**DESCRIPTION OF THE TASK**
Output all the records word for word. Drop the pictures.

◇ ◇ ◇ ◇

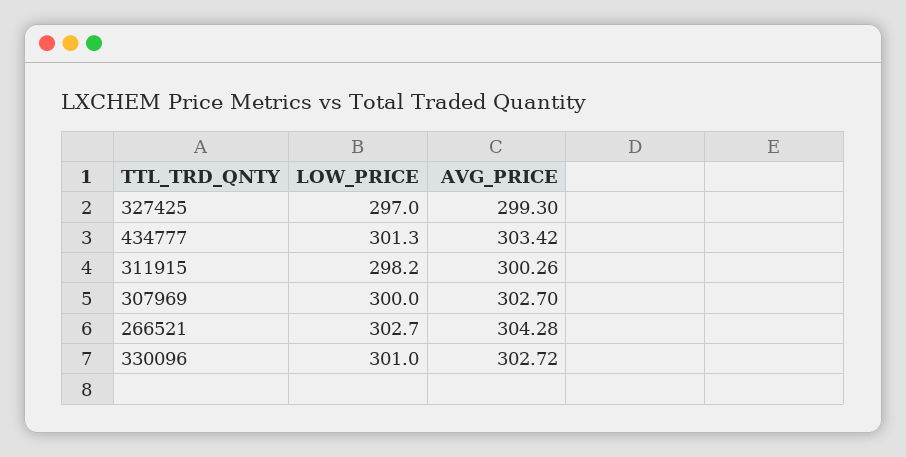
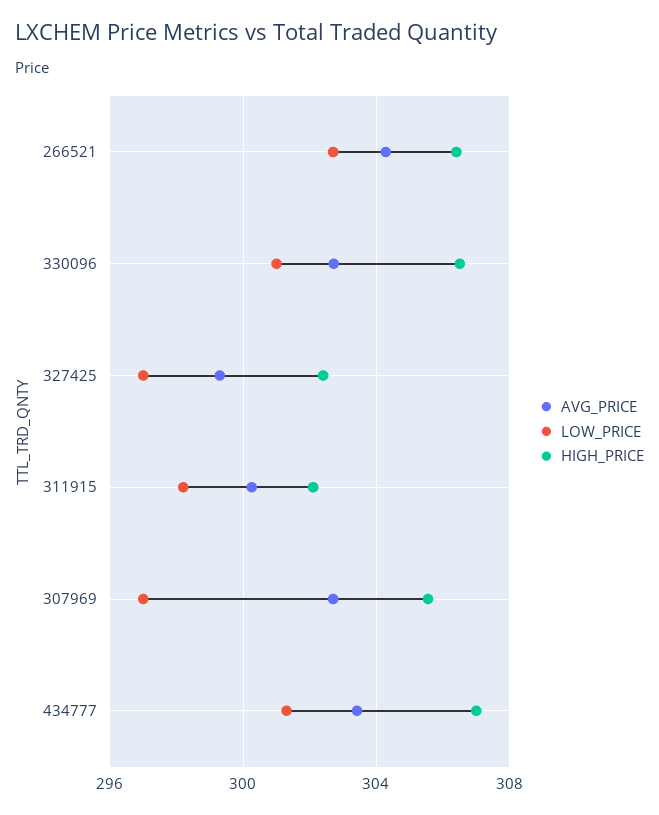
  {
    "LOW_PRICE": {
      "327425": 297,
      "434777": 301.3,
      "311915": 298.2,
-     "307969": 300,
+     "307969": 297,
      "266521": 302.7,
      "330096": 301
    },
    "AVG_PRICE": {
      "327425": 299.3,
      "434777": 303.42,
      "311915": 300.26,
      "307969": 302.7,
      "266521": 304.28,
      "330096": 302.72
-   }
+   },
+   "HIGH_PRICE": {
+     "266521": 306.5,
+     "330096": 306.5,
+     "327425": 302.5,
+     "311915": 302,
+     "307969": 305.5,
+     "434777": 307
+   }
  }

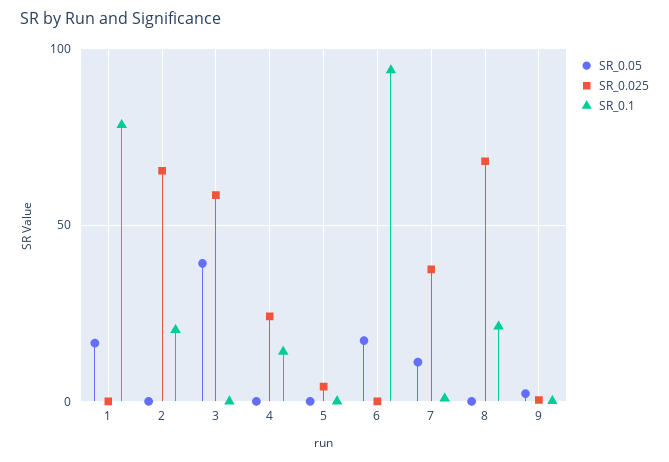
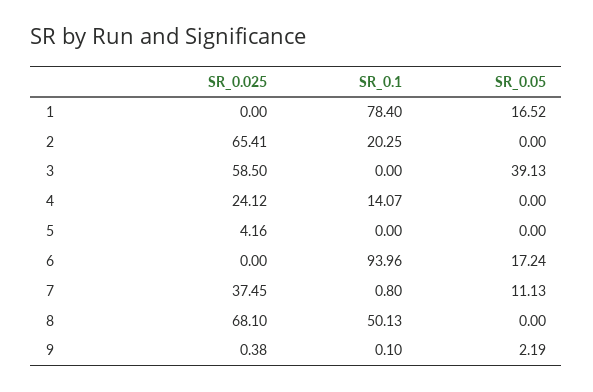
  {
    "SR_0.05": {
      "1": 16.52,
      "2": 0,
      "3": 39.13,
      "4": 0,
      "5": 0,
      "6": 17.24,
      "7": 11.13,
      "8": 0,
      "9": 2.19
    },
    "SR_0.025": {
      "1": 0,
      "2": 65.41,
      "3": 58.5,
      "4": 24.12,
      "5": 4.16,
      "6": 0,
      "7": 37.45,
      "8": 68.1,
      "9": 0.38
    },
    "SR_0.1": {
      "1": 78.4,
      "2": 20.25,
      "3": 0,
      "4": 14.07,
      "5": 0,
      "6": 93.96,
      "7": 0.8,
-     "8": 20,
+     "8": 50.13,
      "9": 0.1
    }
  }

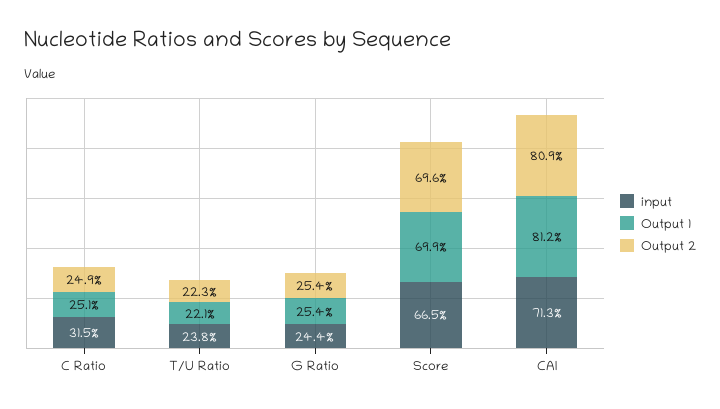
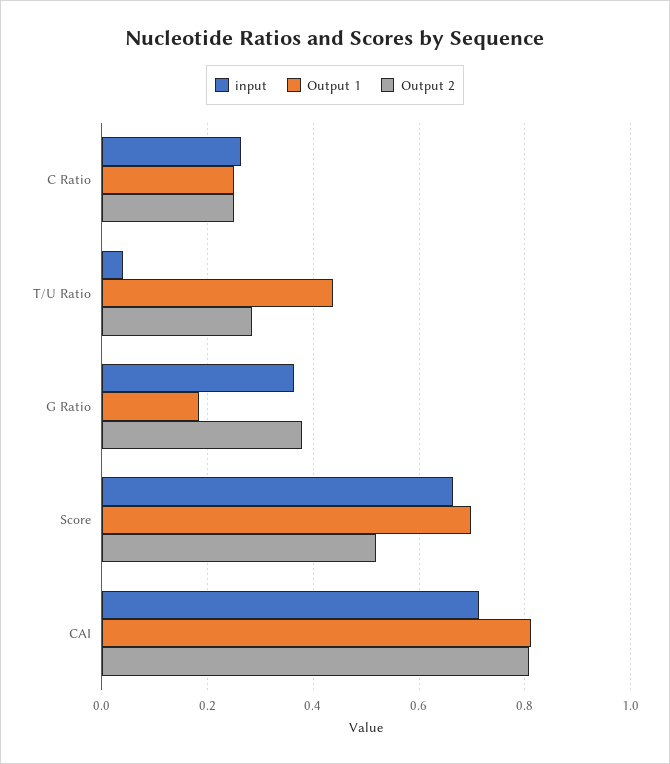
  {
    "input": {
-     "C Ratio": 0.315,
+     "C Ratio": 0.26,
-     "T/U Ratio": 0.238,
+     "T/U Ratio": 0.04,
-     "G Ratio": 0.244,
+     "G Ratio": 0.36,
      "Score": 0.665,
      "CAI": 0.713
    },
    "Output 1": {
      "C Ratio": 0.251,
-     "T/U Ratio": 0.221,
+     "T/U Ratio": 0.44,
-     "G Ratio": 0.254,
+     "G Ratio": 0.18,
      "Score": 0.699,
      "CAI": 0.812
    },
    "Output 2": {
      "C Ratio": 0.249,
-     "T/U Ratio": 0.223,
+     "T/U Ratio": 0.28,
-     "G Ratio": 0.254,
+     "G Ratio": 0.38,
-     "Score": 0.696,
+     "Score": 0.52,
      "CAI": 0.809
    }
  }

◇ ◇ ◇ ◇

**FINISHED EXERCISE**
  {
    "LOW_PRICE": {
      "327425": 297,
      "434777": 301.3,
      "311915": 298.2,
-     "307969": 300,
+     "307969": 297,
      "266521": 302.7,
      "330096": 301
    },
    "AVG_PRICE": {
      "327425": 299.3,
      "434777": 303.42,
      "311915": 300.26,
      "307969": 302.7,
      "266521": 304.28,
      "330096": 302.72
-   }
+   },
+   "HIGH_PRICE": {
+     "266521": 306.5,
+     "330096": 306.5,
+     "327425": 302.5,
+     "311915": 302,
+     "307969": 305.5,
+     "434777": 307
+   }
  }

  {
    "SR_0.05": {
      "1": 16.52,
      "2": 0,
      "3": 39.13,
      "4": 0,
      "5": 0,
      "6": 17.24,
      "7": 11.13,
      "8": 0,
      "9": 2.19
    },
    "SR_0.025": {
      "1": 0,
      "2": 65.41,
      "3": 58.5,
      "4": 24.12,
      "5": 4.16,
      "6": 0,
      "7": 37.45,
      "8": 68.1,
      "9": 0.38
    },
    "SR_0.1": {
      "1": 78.4,
      "2": 20.25,
      "3": 0,
      "4": 14.07,
      "5": 0,
      "6": 93.96,
      "7": 0.8,
-     "8": 20,
+     "8": 50.13,
      "9": 0.1
    }
  }

  {
    "input": {
-     "C Ratio": 0.315,
+     "C Ratio": 0.26,
-     "T/U Ratio": 0.238,
+     "T/U Ratio": 0.04,
-     "G Ratio": 0.244,
+     "G Ratio": 0.36,
      "Score": 0.665,
      "CAI": 0.713
    },
    "Output 1": {
      "C Ratio": 0.251,
-     "T/U Ratio": 0.221,
+     "T/U Ratio": 0.44,
-     "G Ratio": 0.254,
+     "G Ratio": 0.18,
      "Score": 0.699,
      "CAI": 0.812
    },
    "Output 2": {
      "C Ratio": 0.249,
-     "T/U Ratio": 0.223,
+     "T/U Ratio": 0.28,
-     "G Ratio": 0.254,
+     "G Ratio": 0.38,
-     "Score": 0.696,
+     "Score": 0.52,
      "CAI": 0.809
    }
  }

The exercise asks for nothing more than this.